The required output is the lines below from the line containing "pinky dip: (92, 99)" to the line containing "middle mcp: (57, 69)", inclusive, retyped exactly. No other lines belong in it.
____ SOURCE MATERIAL
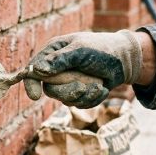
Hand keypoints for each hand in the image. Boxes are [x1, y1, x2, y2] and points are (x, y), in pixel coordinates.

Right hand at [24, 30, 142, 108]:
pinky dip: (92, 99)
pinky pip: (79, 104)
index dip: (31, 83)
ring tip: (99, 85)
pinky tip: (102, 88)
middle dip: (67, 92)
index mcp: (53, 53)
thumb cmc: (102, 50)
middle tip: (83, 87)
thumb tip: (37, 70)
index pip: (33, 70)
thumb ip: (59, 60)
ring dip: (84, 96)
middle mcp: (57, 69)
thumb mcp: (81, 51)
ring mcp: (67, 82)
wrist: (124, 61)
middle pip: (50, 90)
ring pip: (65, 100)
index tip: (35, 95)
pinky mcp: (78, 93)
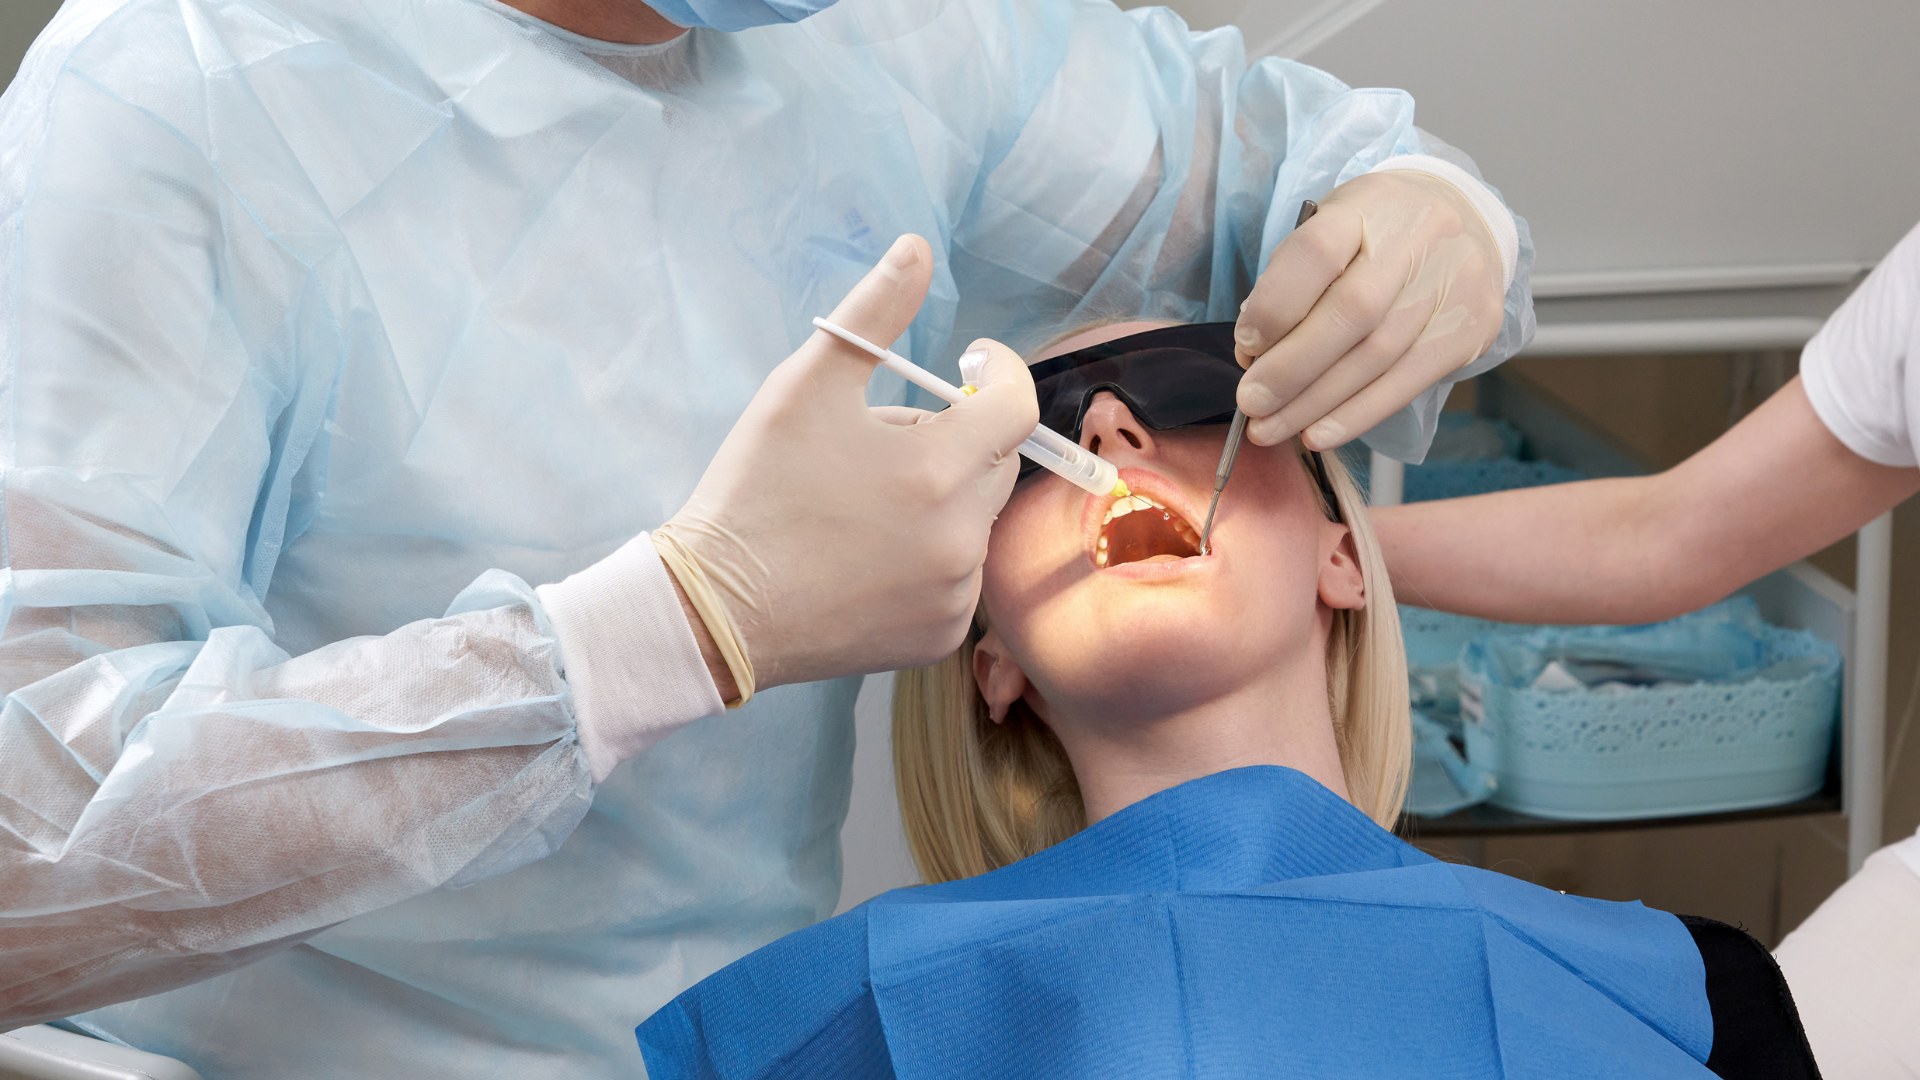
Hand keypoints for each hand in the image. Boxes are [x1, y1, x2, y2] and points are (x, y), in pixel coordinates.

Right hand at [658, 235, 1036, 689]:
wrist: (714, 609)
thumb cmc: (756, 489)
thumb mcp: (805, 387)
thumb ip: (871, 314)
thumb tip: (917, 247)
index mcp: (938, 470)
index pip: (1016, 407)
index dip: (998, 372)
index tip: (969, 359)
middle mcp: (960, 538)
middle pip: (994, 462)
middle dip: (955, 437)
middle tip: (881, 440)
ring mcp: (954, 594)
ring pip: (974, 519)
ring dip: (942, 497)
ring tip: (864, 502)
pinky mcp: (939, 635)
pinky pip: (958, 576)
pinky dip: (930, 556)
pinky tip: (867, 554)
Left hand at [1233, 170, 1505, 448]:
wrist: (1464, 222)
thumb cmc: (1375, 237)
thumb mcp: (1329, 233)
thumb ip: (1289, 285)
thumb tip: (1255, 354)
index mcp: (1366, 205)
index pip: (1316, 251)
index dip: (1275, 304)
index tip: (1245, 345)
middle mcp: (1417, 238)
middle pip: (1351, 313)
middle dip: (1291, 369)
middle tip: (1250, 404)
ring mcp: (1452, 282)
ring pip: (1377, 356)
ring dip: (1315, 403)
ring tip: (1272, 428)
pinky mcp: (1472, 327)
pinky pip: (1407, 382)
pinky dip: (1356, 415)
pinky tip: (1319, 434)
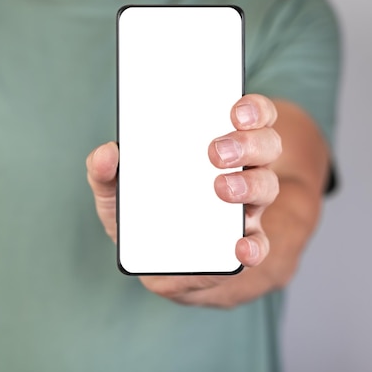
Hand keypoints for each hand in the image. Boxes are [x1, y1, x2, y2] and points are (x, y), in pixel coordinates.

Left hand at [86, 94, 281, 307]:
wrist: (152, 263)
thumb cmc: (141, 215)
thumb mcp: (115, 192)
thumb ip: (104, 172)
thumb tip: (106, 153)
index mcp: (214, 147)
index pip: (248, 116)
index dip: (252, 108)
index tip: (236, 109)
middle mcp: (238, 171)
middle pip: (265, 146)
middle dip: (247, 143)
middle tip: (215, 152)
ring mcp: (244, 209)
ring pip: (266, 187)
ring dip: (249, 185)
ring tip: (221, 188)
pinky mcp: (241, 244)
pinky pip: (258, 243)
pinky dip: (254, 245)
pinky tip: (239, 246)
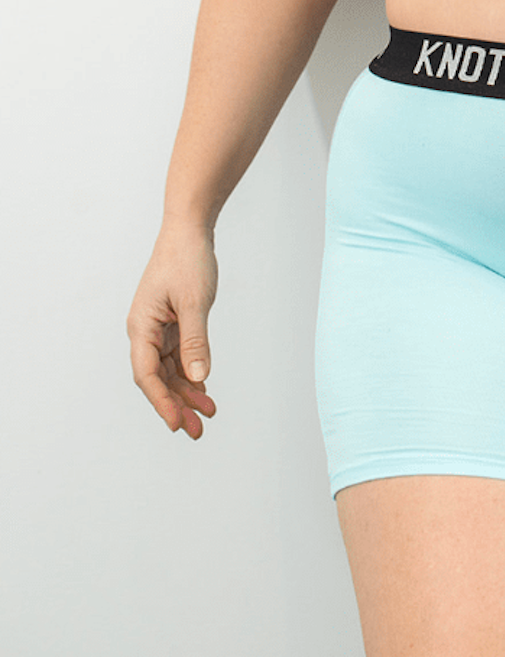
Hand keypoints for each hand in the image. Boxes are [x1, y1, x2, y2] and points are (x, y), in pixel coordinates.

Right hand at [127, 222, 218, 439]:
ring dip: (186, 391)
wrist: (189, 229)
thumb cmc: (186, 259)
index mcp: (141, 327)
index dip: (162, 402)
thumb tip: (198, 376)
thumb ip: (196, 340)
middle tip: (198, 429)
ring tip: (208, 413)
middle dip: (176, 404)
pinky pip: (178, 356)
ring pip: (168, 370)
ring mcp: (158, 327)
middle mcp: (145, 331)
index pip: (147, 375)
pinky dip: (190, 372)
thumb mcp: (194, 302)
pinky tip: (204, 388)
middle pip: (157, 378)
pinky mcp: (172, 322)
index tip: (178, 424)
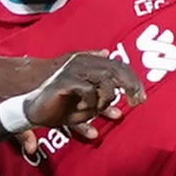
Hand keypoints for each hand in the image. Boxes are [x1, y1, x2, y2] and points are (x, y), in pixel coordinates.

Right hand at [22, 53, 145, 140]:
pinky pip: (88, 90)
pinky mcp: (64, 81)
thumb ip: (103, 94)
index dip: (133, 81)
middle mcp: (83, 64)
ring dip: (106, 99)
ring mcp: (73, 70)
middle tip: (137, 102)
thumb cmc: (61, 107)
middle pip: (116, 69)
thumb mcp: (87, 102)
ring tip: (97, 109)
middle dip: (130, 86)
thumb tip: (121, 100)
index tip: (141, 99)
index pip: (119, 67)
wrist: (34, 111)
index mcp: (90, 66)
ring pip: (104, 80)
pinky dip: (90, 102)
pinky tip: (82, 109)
________
- EXERCISE RESULT:
pinky dip: (92, 99)
pinky pip: (79, 104)
index dip: (31, 83)
ring tip: (99, 85)
pinky tip: (102, 88)
middle dip: (67, 92)
index mcp: (53, 53)
thumb cmc: (102, 50)
middle tip: (83, 87)
thumb tip: (37, 70)
index pip: (33, 70)
thumb ip: (59, 60)
ring dip: (84, 96)
middle mcp: (57, 69)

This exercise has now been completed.